Вот о чем думали пациенты доктора Эдельмана, лежа под капельницей с ксилокаином.
Под капельницей обычно думают о самом важном.
Для главного врача Геллер самым важным было: кто заслуживает талон на жизнь. А для пана Рудного саше важное — запчасти к машинам. Так что, если бы Геллер дала талон пану Рудному, это был бы талон на машины, поскольку в них — жизнь пана Рудной так же как жизнь пани Бубнер — шариковые ручки, а пана Вильчковского — Менгушовецкий хребет.
Что же касается пана Жевуского, то, он ни о чем не думал.
Если бы пан Жевуский, подобно пани Бубнер или пану Рудному, вспоминал о том, что было лучшего в его жизни, он бы безусловно подумал о заводе, который ему доверили в двадцать восемь лет, а отобрали в сорок три. Он бы немедленно почувствовал запах металла, и услышал, как кто-то входит с чертежом в руке, и понял: что-то сейчас рождается, и это «что-то» можно увидеть, измерить, опробовать, и с нетерпением глядел бы на обрабатываемый металл — так бы ему хотелось прикоснуться к образцу, который он пять минут назад видел на чертеже…
(«Завод, — говорит пан Жевуский, — был для меня тем, чем для доктора Эдельмана гетто: самым важным в жизни. Действием. Возможностью испытать себя, НАСТОЯЩИМ МУЖСКИМ ДЕЛОМ».)
Обо всем этом пан Жевуский несомненно бы думал, лежа под капельницей, если б он вообще о чем-нибудь думал. Но, повторяю, он ни о чем не думал ни тогда, когда Профессор еще сидел, погрузившись в свои мысли, у себя в кабинете, а возле пана Жевуского уже хлопотал анестезиолог, ни несколько часов спустя, когда Профессор, и Эдельман, и Хентковская с радостью следили за скачущим по экрану монитора зайчиком, — ни о чем не думал, так как все время ощущал только одно — боль, и не было для него ничего важнее желания, чтобы боль хотя б на минуту утихла.

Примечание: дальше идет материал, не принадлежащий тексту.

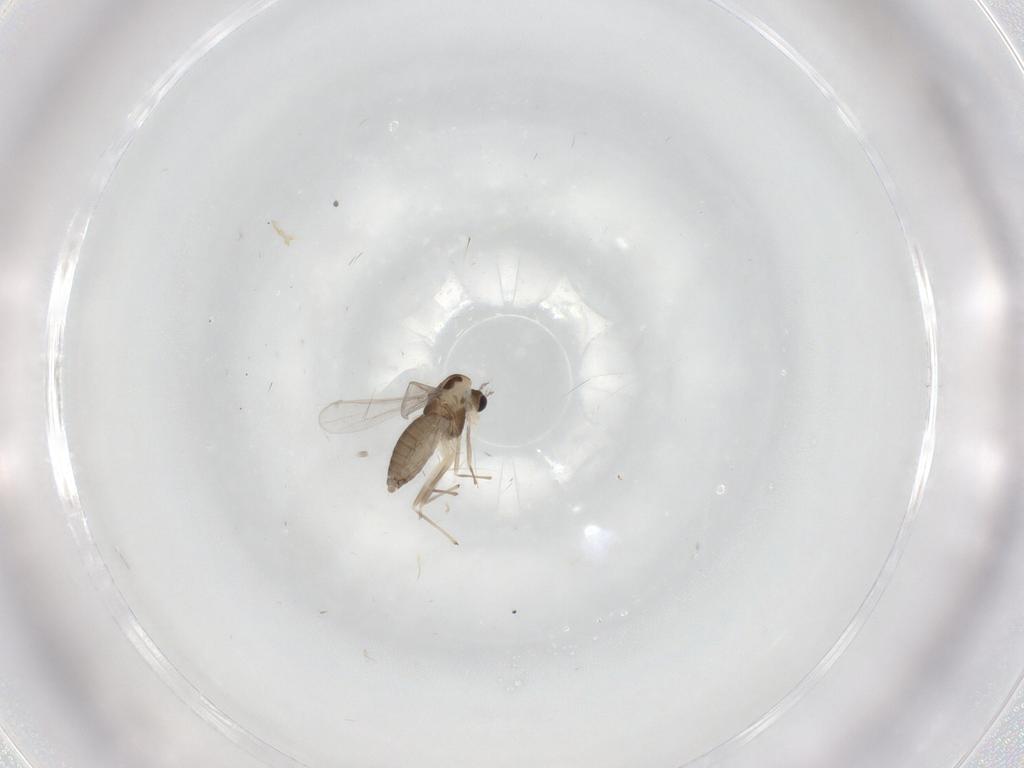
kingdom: Animalia
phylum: Arthropoda
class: Insecta
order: Diptera
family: Chironomidae
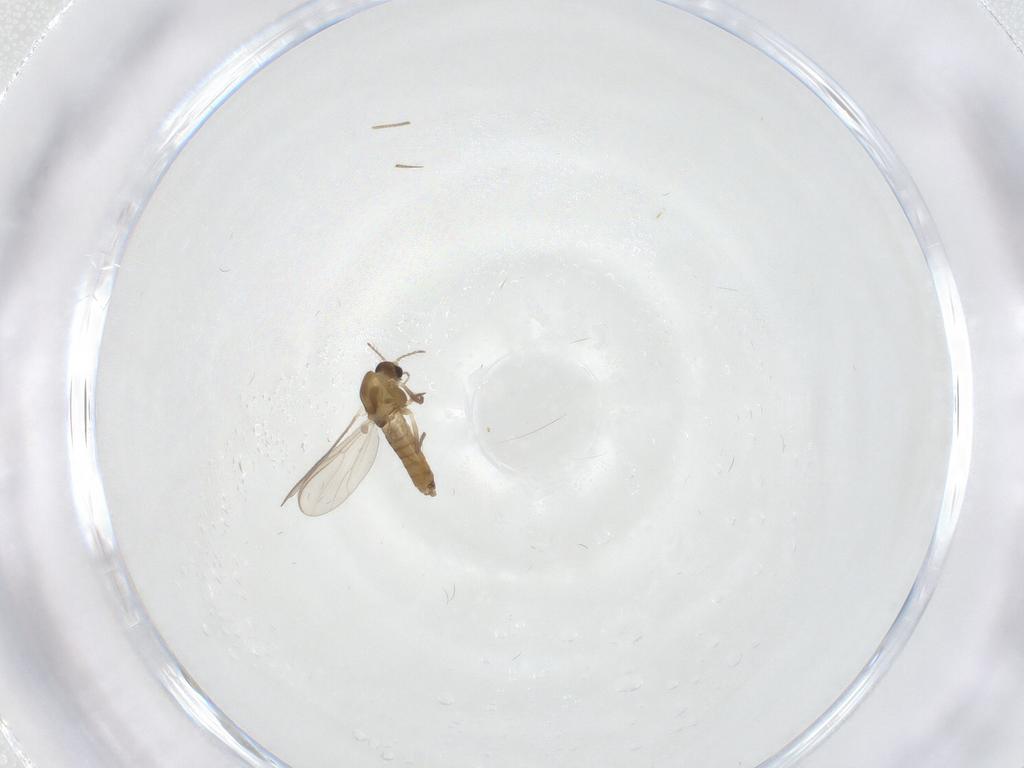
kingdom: Animalia
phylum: Arthropoda
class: Insecta
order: Diptera
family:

И он стал размышлять о том, много ли у него шансов. В горах до сих пор обходилось без несчастных случаев, но этого было недостаточно, чтобы его успокоить, — неизвестно, кто еще мог оказаться на пути, предначертанном ему судьбой. Существуют же злые духи, которые навлекают несчастья на людей гор; перед экспедицией в Эфиопию, например, их злому духу (только потом выяснилось, что это был он сам) достался рюкзак с грузом под номером восемь, но он не захотел его брать, рюкзак взял кто-то другой, было их тогда восемь человек, и вышли они восьмого, и тот, кто взял восьмой рюкзак, соскользнул с автомобильного тента — как, по сей день непонятно: они все спали на этом брезенте, привязавшись веревками. В экспедиции Диренфурта на Монт Эверест один индус умер от истощения, и очередной злой дух был последним человеком, который его видел, — индус, кстати, шел в его куртке. В общем, всю ночь с субботы на воскресенье Вильчковский размышлял о своей судьбе и, хотя думать старался объективно, пришел к выводу, что его жизненная линия ни с чем особо опасным не пересекается, и это его сильно подбодрило.
Четыре барабана в английской машине нужно отрегулировать так, чтобы они работали синхронно, тогда не возникнет натяжения и товар не порвется. Регулировка производится через бесступенчатую коробку при помощи кольца на конусообразной шайбе, и когда товар на барабанах — тесьма для юбок, или резинка, или ремень — имеет необходимую влажность и скорость, а все барабаны идеально между собой синхронизованы, это прекрасно: человек тогда знает, что он полновластный хозяин машины.
Итак, машины были смазаны, барабаны, которые пану Рудному удалось точно отрегулировать, ритмично вращались, и теперь можно было хоть немного подумать о садовом участке, который нужно вскопать, да и хибарку какую-никакую тоже бы не мешало поставить.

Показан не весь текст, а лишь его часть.